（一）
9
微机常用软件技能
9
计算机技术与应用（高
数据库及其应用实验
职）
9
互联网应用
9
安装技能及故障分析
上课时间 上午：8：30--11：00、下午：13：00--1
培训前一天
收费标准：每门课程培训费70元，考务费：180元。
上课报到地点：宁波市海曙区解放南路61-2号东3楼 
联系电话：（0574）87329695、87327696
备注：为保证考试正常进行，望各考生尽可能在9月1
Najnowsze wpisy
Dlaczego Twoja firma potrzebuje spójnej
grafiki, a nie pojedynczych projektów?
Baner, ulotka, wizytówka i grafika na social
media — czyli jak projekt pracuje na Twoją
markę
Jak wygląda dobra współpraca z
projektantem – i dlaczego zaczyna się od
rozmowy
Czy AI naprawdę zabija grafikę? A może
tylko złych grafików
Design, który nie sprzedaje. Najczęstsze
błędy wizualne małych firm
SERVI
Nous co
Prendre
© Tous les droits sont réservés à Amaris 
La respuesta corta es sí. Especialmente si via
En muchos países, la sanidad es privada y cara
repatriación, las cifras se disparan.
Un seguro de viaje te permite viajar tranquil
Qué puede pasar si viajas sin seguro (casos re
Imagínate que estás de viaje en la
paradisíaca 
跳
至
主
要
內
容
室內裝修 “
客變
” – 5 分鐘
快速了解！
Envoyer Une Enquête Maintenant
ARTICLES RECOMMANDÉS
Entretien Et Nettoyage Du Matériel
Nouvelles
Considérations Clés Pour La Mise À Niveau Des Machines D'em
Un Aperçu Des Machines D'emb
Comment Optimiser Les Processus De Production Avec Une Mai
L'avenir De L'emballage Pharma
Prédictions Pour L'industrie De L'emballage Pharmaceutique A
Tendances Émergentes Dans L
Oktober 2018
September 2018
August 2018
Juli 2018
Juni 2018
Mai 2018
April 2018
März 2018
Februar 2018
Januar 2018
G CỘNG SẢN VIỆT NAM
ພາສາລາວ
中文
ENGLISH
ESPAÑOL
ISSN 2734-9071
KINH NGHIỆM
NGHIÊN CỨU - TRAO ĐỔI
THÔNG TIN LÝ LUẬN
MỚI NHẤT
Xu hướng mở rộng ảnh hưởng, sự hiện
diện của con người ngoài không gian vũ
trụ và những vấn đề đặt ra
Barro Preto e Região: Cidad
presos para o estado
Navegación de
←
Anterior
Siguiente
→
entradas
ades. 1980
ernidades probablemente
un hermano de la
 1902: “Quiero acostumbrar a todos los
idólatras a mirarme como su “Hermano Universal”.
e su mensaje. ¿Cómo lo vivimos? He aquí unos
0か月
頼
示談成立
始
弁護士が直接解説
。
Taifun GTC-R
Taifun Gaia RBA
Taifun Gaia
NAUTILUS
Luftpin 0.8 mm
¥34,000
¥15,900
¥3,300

- **Task objective**
An exact copy of the lines above, from the one containing "błędy wizualne małych firm" through the one containing "un hermano de la", is the whole of the answer.

- **Answer to the problem**
błędy wizualne małych firm
SERVI
Nous co
Prendre
© Tous les droits sont réservés à Amaris 
La respuesta corta es sí. Especialmente si via
En muchos países, la sanidad es privada y cara
repatriación, las cifras se disparan.
Un seguro de viaje te permite viajar tranquil
Qué puede pasar si viajas sin seguro (casos re
Imagínate que estás de viaje en la
paradisíaca 
跳
至
主
要
內
容
室內裝修 “
客變
” – 5 分鐘
快速了解！
Envoyer Une Enquête Maintenant
ARTICLES RECOMMANDÉS
Entretien Et Nettoyage Du Matériel
Nouvelles
Considérations Clés Pour La Mise À Niveau Des Machines D'em
Un Aperçu Des Machines D'emb
Comment Optimiser Les Processus De Production Avec Une Mai
L'avenir De L'emballage Pharma
Prédictions Pour L'industrie De L'emballage Pharmaceutique A
Tendances Émergentes Dans L
Oktober 2018
September 2018
August 2018
Juli 2018
Juni 2018
Mai 2018
April 2018
März 2018
Februar 2018
Januar 2018
G CỘNG SẢN VIỆT NAM
ພາສາລາວ
中文
ENGLISH
ESPAÑOL
ISSN 2734-9071
KINH NGHIỆM
NGHIÊN CỨU - TRAO ĐỔI
THÔNG TIN LÝ LUẬN
MỚI NHẤT
Xu hướng mở rộng ảnh hưởng, sự hiện
diện của con người ngoài không gian vũ
trụ và những vấn đề đặt ra
Barro Preto e Região: Cidad
presos para o estado
Navegación de
←
Anterior
Siguiente
→
entradas
ades. 1980
ernidades probablemente
un hermano de la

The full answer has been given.